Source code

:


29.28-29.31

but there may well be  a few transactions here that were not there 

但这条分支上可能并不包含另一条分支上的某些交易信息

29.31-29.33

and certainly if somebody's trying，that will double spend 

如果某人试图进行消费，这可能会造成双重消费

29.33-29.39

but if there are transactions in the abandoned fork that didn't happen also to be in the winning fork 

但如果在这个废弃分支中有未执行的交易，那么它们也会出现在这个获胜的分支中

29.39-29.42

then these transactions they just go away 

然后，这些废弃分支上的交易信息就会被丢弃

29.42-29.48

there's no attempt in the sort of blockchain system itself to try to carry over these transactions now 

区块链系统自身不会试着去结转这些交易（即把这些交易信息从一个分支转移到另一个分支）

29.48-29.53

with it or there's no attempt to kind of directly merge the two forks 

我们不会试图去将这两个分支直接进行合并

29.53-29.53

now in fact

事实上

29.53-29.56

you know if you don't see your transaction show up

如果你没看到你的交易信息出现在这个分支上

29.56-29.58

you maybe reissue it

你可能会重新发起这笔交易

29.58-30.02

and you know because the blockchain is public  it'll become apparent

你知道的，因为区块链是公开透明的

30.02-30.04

★ ★ ★

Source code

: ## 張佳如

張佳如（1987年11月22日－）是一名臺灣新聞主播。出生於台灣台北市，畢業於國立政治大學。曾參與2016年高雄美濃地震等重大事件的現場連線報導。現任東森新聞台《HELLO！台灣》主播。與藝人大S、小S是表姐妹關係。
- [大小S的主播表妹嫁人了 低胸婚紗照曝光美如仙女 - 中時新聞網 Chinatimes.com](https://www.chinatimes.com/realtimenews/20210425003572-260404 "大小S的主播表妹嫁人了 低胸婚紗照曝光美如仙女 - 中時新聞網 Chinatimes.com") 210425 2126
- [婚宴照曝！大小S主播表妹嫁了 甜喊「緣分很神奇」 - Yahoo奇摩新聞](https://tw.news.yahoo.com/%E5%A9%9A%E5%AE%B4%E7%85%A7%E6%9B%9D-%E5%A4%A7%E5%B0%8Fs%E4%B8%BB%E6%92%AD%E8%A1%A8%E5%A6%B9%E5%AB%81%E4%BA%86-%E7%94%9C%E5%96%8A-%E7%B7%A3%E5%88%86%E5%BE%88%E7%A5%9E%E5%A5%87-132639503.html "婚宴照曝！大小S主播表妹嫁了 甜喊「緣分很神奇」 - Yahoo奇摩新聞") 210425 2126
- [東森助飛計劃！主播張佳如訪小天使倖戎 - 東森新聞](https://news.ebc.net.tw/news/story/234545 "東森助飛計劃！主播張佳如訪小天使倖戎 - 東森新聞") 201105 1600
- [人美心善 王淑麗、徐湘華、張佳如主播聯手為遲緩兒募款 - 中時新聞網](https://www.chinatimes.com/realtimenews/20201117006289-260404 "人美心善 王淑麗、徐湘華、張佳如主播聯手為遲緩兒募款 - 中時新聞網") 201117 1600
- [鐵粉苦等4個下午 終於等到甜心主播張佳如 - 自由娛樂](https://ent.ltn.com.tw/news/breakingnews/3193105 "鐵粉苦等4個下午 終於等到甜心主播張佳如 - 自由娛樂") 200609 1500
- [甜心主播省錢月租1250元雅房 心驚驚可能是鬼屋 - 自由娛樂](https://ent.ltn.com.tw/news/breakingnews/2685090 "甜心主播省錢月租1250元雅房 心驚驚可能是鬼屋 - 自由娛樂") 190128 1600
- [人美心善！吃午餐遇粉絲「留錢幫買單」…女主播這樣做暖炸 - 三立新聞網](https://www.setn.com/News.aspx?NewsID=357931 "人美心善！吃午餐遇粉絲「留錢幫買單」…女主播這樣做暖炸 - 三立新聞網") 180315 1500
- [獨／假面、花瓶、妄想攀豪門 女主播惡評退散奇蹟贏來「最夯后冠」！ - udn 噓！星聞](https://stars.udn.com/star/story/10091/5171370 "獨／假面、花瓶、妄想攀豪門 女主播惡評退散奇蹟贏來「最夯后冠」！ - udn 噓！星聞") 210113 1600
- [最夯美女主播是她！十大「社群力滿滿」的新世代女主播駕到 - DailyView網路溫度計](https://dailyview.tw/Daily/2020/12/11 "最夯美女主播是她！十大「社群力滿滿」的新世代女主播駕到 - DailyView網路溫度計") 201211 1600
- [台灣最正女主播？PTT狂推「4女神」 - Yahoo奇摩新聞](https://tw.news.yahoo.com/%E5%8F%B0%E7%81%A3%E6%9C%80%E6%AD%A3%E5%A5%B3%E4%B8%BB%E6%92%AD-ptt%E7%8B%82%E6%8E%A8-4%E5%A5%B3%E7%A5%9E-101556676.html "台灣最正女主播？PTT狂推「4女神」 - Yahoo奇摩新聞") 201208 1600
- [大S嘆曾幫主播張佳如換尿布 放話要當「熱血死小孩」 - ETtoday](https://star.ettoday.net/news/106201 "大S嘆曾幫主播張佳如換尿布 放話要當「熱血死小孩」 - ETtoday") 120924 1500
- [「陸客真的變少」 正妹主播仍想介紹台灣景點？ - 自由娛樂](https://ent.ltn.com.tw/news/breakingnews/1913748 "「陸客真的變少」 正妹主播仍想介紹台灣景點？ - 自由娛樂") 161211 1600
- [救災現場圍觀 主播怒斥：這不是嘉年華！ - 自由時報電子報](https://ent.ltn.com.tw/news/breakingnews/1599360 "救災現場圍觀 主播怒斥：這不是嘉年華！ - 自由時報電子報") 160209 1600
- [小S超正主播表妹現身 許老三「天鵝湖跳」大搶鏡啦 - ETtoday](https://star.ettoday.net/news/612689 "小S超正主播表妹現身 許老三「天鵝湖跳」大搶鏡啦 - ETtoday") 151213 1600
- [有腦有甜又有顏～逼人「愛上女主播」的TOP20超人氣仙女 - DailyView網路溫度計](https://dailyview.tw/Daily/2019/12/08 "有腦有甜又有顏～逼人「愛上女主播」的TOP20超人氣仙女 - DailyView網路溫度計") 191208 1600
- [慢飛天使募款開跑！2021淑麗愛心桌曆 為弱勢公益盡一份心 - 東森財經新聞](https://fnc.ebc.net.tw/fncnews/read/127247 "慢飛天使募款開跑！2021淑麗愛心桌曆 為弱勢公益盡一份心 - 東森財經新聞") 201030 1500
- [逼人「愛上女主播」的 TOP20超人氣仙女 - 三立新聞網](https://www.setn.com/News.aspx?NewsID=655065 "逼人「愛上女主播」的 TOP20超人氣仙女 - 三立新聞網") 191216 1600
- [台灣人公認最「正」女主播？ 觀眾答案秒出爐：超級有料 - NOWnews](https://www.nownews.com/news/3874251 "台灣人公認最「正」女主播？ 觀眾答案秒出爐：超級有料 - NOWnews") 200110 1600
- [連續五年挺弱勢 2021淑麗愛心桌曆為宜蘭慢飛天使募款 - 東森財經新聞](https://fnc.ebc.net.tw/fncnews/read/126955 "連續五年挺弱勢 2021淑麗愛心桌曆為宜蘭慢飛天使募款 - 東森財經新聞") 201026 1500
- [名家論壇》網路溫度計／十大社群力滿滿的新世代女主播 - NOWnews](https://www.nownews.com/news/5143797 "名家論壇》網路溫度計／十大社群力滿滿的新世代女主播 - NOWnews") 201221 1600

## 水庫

★ ★ ★

** WHAT TO PRODUCE **
Would you please return all lines of the data that include the word "Daily"?

** EXERCISE SOLUTION **
- [最夯美女主播是她！十大「社群力滿滿」的新世代女主播駕到 - DailyView網路溫度計](https://dailyview.tw/Daily/2020/12/11 "最夯美女主播是她！十大「社群力滿滿」的新世代女主播駕到 - DailyView網路溫度計") 201211 1600
- [有腦有甜又有顏～逼人「愛上女主播」的TOP20超人氣仙女 - DailyView網路溫度計](https://dailyview.tw/Daily/2019/12/08 "有腦有甜又有顏～逼人「愛上女主播」的TOP20超人氣仙女 - DailyView網路溫度計") 191208 1600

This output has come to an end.